Friday, May 20, 2016
As previously mentioned, last week I presented at the Center for Nonprofit Management's Bridge to Excellence Conference.
Below I share a few thoughts. Some of these thoughts I have shared before about other conferences, but I think they bear repeating.
- Value of Practitioner Conferences. As an academic, it is easy for me to stay mostly in the academic world. I do think, however, going to practitioner conferences can be quite useful. Maybe most important, these conferences can help you meet people who are in practice, especially in your local area. People I have met at practitioner conferences have served as guest speakers in my classes, provided individual advice to students, helped students find jobs, and provided ideas for blog posts and scholarship. Practitioner conferences can also be useful as they tend to address very practical problems and remind me that I want my scholarship to speak to not only academics, but also the bar, bench, and business people. Attending one practitioner conference can lead to more opportunities---other speaking engagements, board member openings, and consulting opportunities, and the like.
- Check Technology Before Speaking. I learned this early in my academic career, and I found the IT person well before my talk and made sure the technology worked well. We had no issues. In other sessions, however, there were a number of technology delays and hiccups. Especially, if you plan to use a video file, make sure that the file loads and that the sounds works beforehand. One of the speakers made the mistake of mocking PowerPoint before launching her Storify presentation, which would not load at all because of Internet issues. Thankfully, you did not let that slow her down and provided an engaging presentation. Checking technology beforehand is not always possible, and IT support is not always available, but it is a rare conference that doesn't have a technology issue at some point, so I think more planning is usually appropriate.
- Think-Pair-Share and Q&A. Think-Pair-Share is a well-known teaching technique that I often use in my classes. You pose a question. Allow some time for thought. Break the room into small groups to discuss. Then ask for volunteers to share thoughts. I tried this technique at the conference yesterday and thought it worked well. We did not have an incredible amount of time, so I did not allow much time for individual thought beforehand, but the audience seemed to enjoy the discussion and the thoughts shared were mostly quite useful. One benefit of this technique is that it gets the audience involved. Another benefit is that it allows the audience members to meet and talk with people they may not have had a chance to otherwise. I was able to leave a few minutes at the end of my presentation for Q&A, but not nearly as much as I would have liked. Personally, I often find the Q&A among the most valuable time, depending on the audience and the questions. I generally wish more speakers left more time for Q&A.

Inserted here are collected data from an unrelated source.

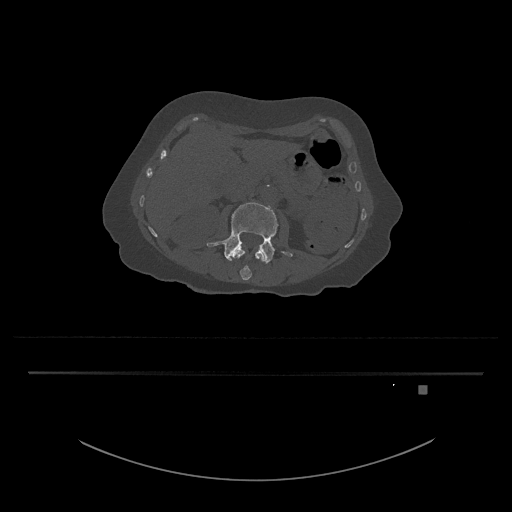
CT including the spine, one axial slice. Slice 450 of 797 in the series (ordered by position). Reconstruction kernel Br40s/3. 120 kVp. Bone window (W 1800 / L 400 HU). 0.5 mm slice thickness. 512 × 512 image matrix, field of view 500 × 500 mm. Female patient, age 57 years. Case-level facts recorded for this patient, not image findings: primary cancer: cervical.
Outlined on this slice (semi-automatic segmentation, software-assisted and operator-edited):
- L3 vertebra: bounding box [x1, y1, x2, y2] px = [207, 202, 292, 264]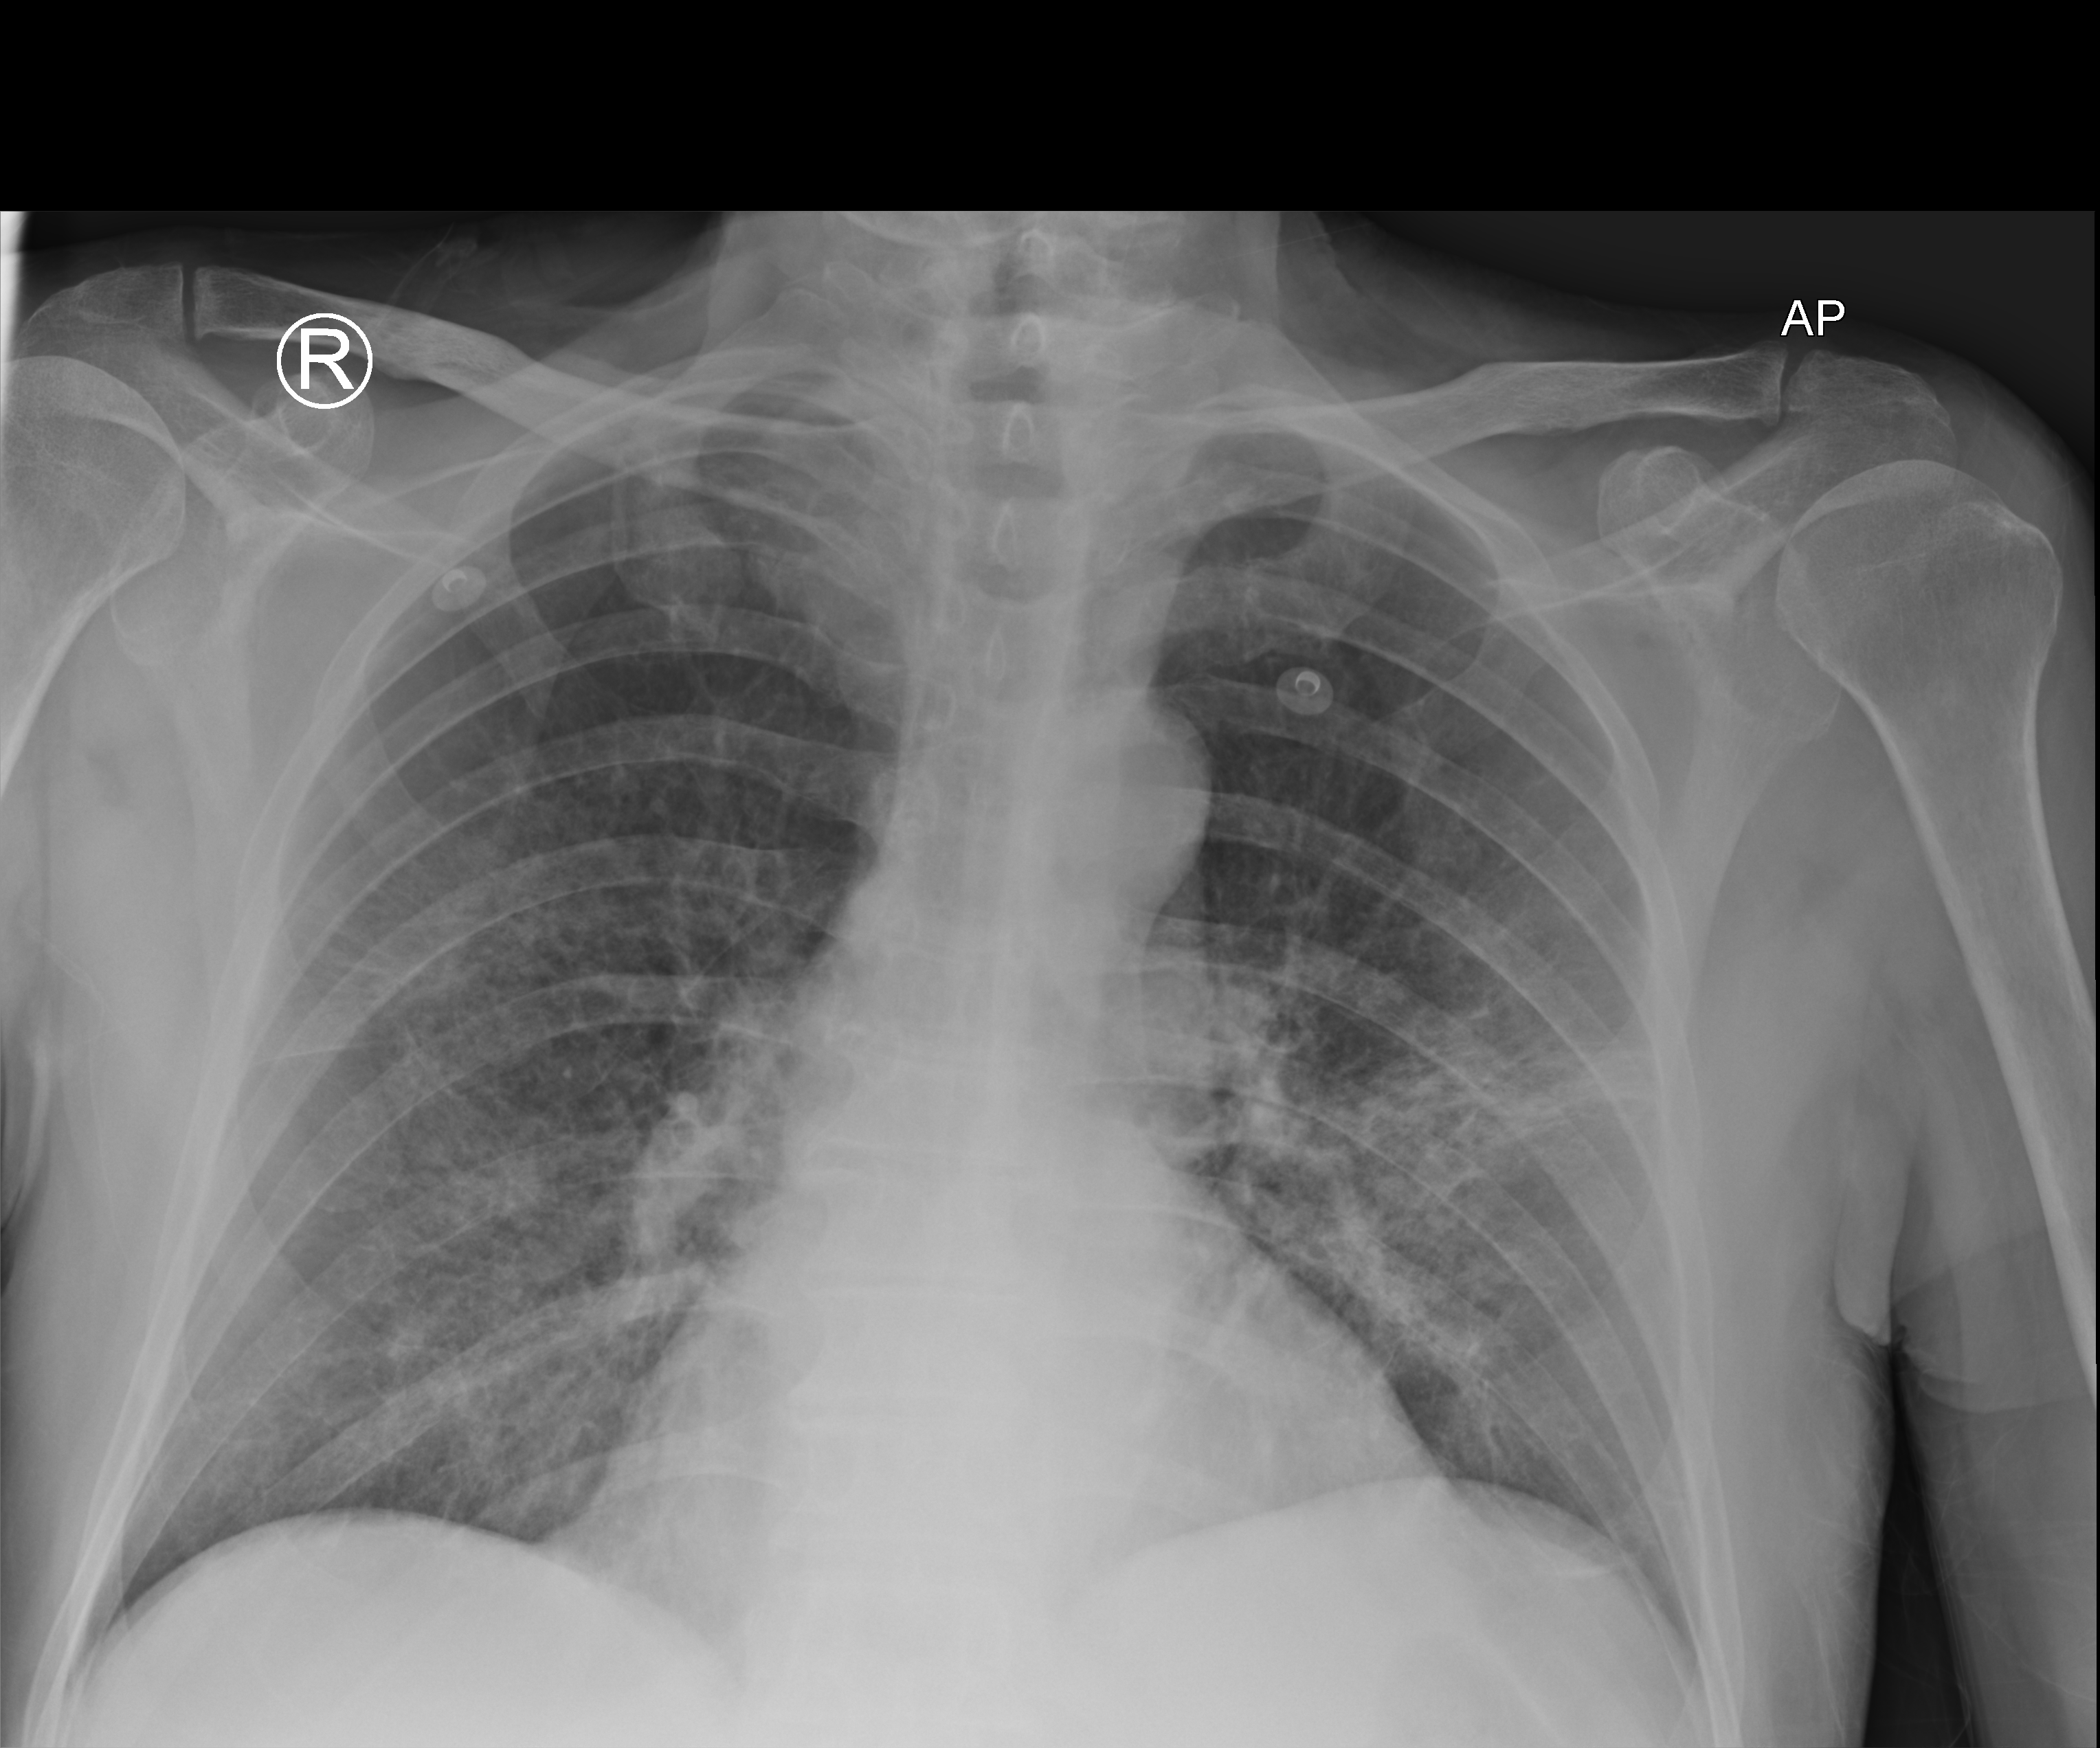
Chest radiograph (computed radiography); anteroposterior (AP) projection. Male patient hospitalised with COVID-19, age 75–90 years.
Hospital-stay facts (about this admission, not read from this image; timing relative to this image not recorded): mechanically ventilated during this hospital stay: no; admitted to intensive care during this hospital stay: no.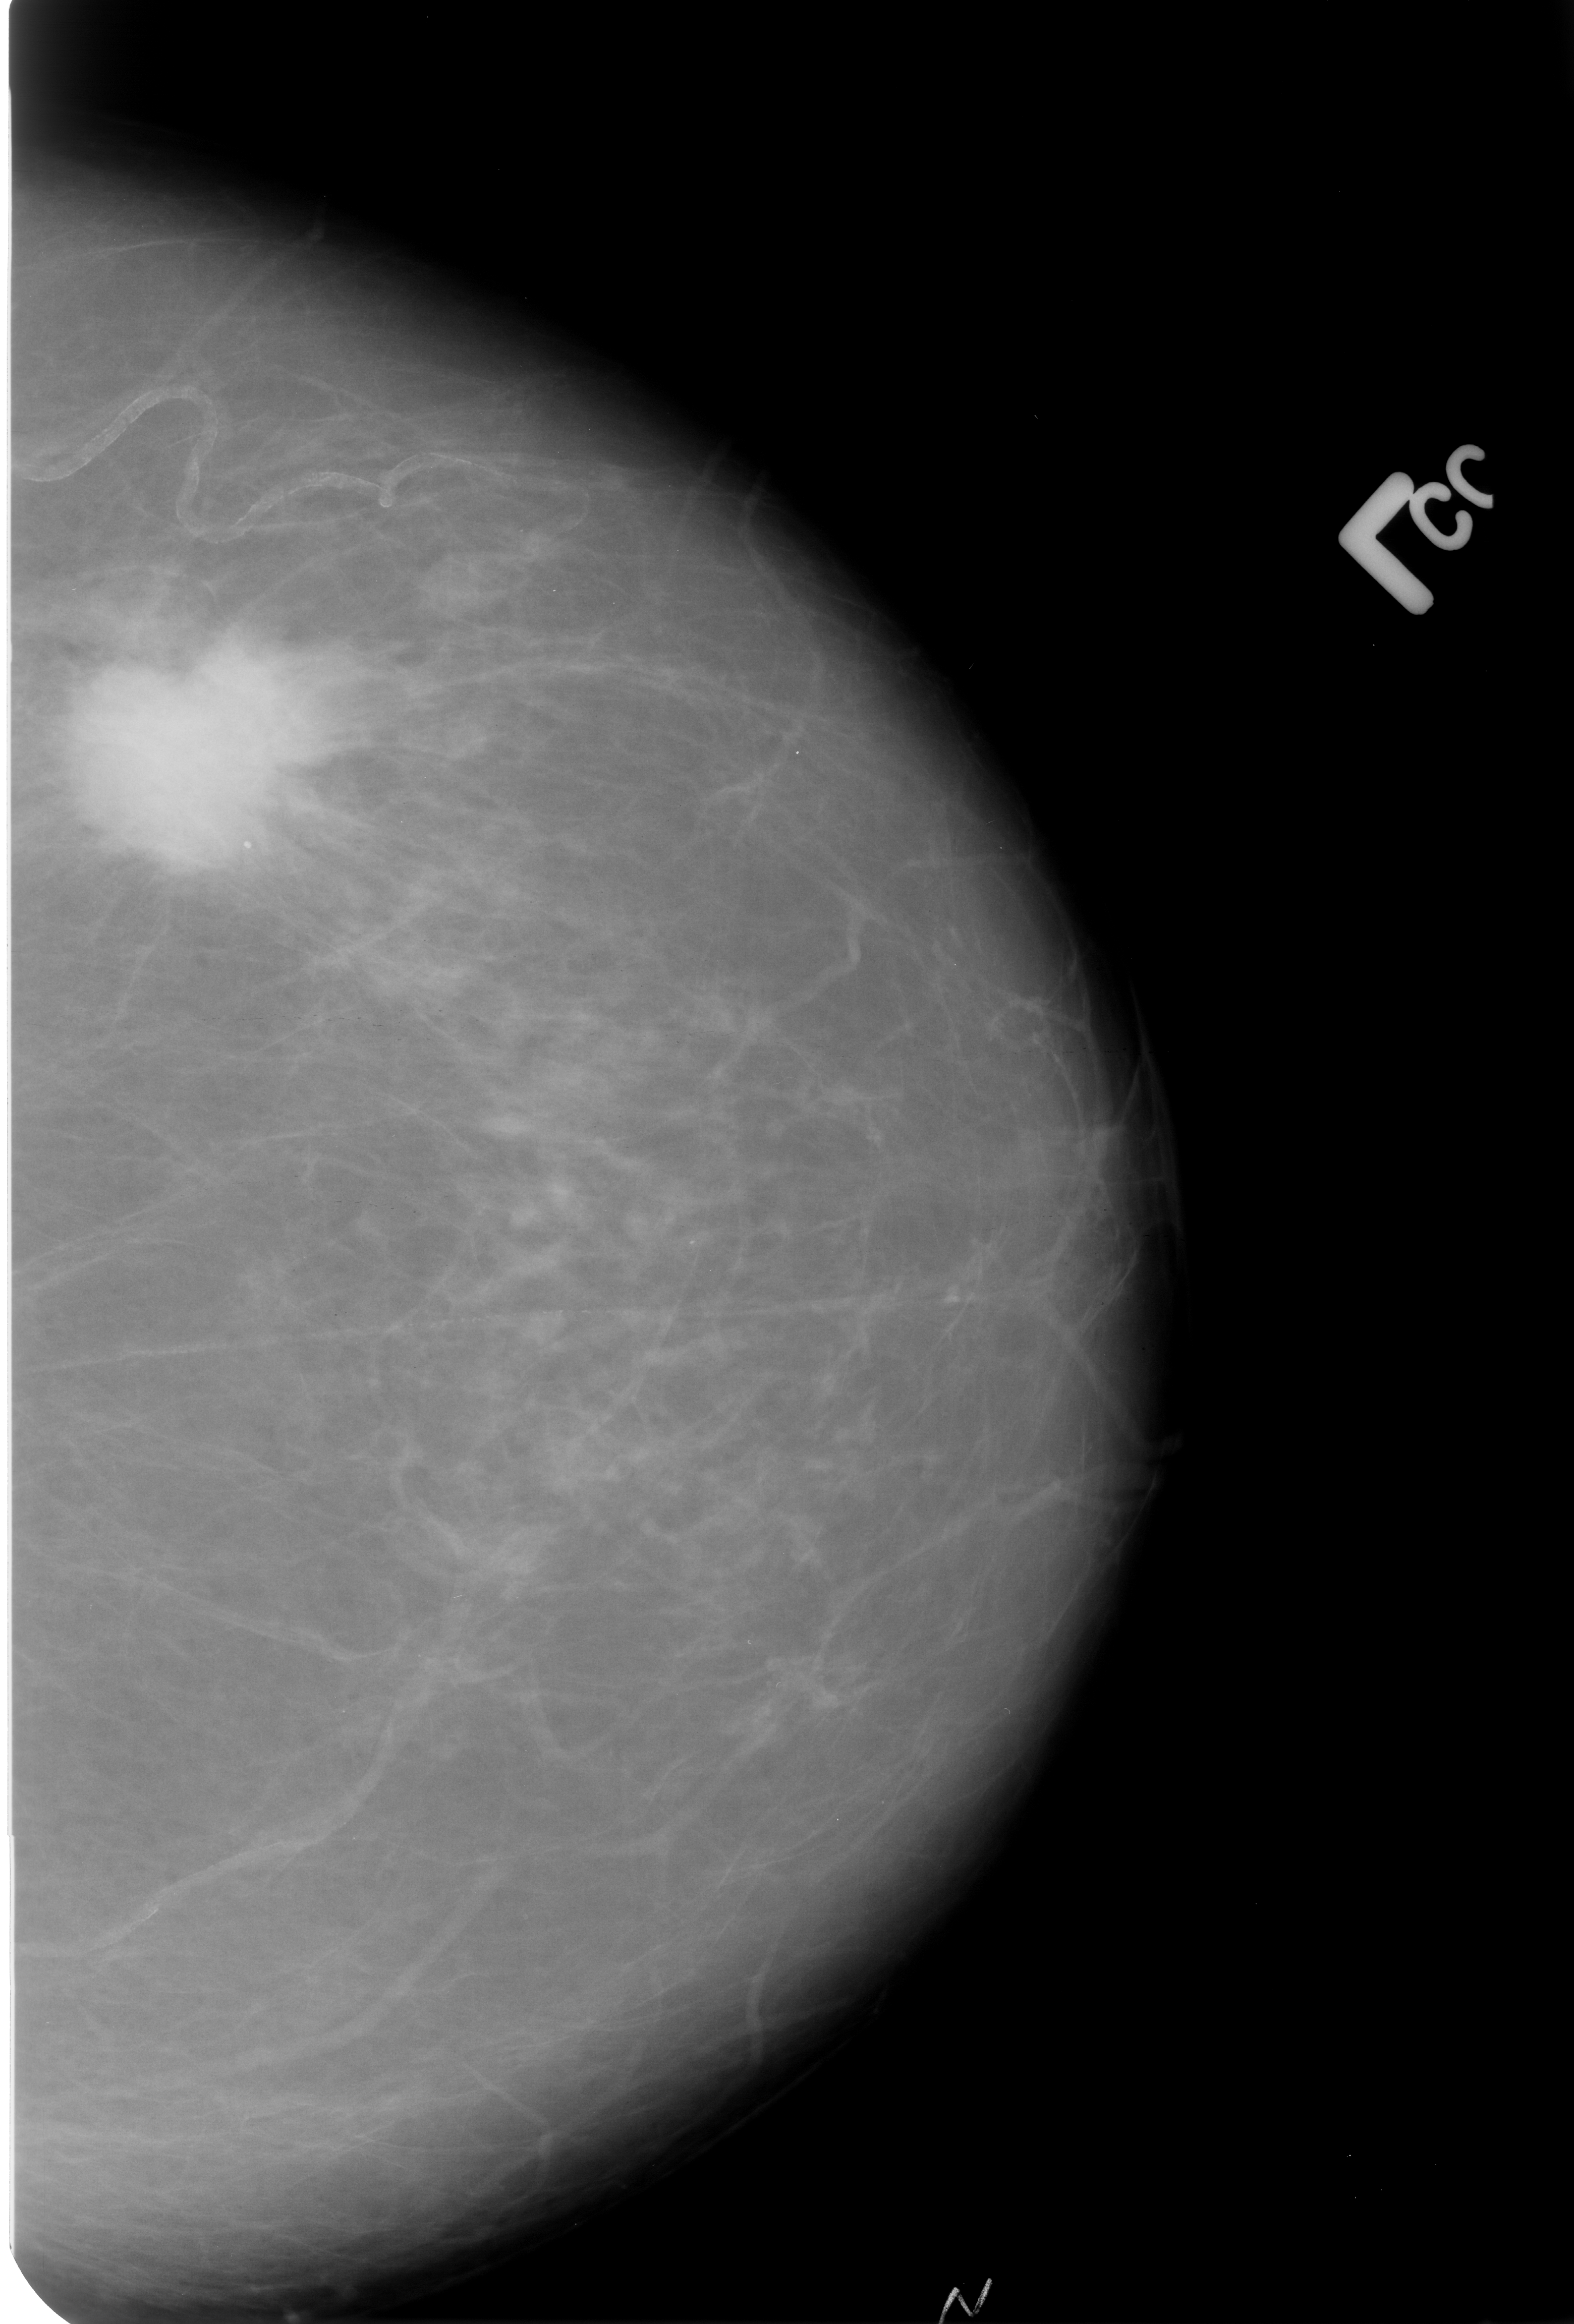
Scanned film-screen mammogram. Left breast. CC view. BI-RADS breast density category 2 (scale 1–4). 1574 × 2324 image matrix.
Marked abnormalities (boxes around the expert regions of interest):
- mass, shape round / irregular / architectural distortion, margins spiculated; BI-RADS assessment category 5; subtlety rating 5 on a 1 (subtle) to 5 (obvious) scale; pathology result (as recorded, not read from the image): malignant: bounding box [x1, y1, x2, y2] px = [51, 611, 340, 896]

- Time Between Sessions. CNM provided significant time between sessions - always at least 20 minutes, I think. But, as always seems to happen at conferences, sessions run long, and that time gets squeezed. The networking time between sessions can be incredibly useful, and so I think it is important to get speakers to honor the time limitations and leave a good bit of time between sessions, knowing that there will be delays. Part of the responsibility of staying on track falls on the speaker. The conference organizers can help by starting on time and providing notice when time is short. CNM did quite a good job keeping things on track, but even so, I wished for a bit more time between sessions.
- Vendor "Passports" and Drawings. CNM included a vendor "passport" in our materials. You got an orange sticker for each vendor you spoke to and if you filled out the passport (which had blank boxes next to vendor names) you could be entered into a drawing for excellent prizes at the end of the day. This seemed to be a good way to get attendees to engage with the vendors (who are also usually conference sponsors), and it seemed to be a good way to keep the attendees at the conference until the end of the day.
- Speed Consulting. CNM had a speed consulting session where you could speak briefly with experts in finance, law, management, grant-writing, etc. I could see a session like this being used at academic conferences, where more senior faculty members would offer bits of advice to prospective professors or more junior professors. I imagine, however, that more in-depth questions would have to be scheduled for another time. It did seem to be a good time to get some very preliminary thoughts and meet experts.
- Mementos. Thoughts may vary on this, but I like conferences that provide attendees and/or speakers with unique takeaway items. Some may think too much money is wasted on these trinkets, and that can be the case if the item is quite generic, but I think mementos can be a nice touch. I keep a few such items from conferences on my office shelves and they are nice reminders of the conferences. At CNM's conference, they provided little elephants, because the theme was "elephants in the room." I especially liked this gift because both of my young children are crazy about elephants and it was nice to bring them something home from work. One of my table-mates gave me her elephant so I had one for each child.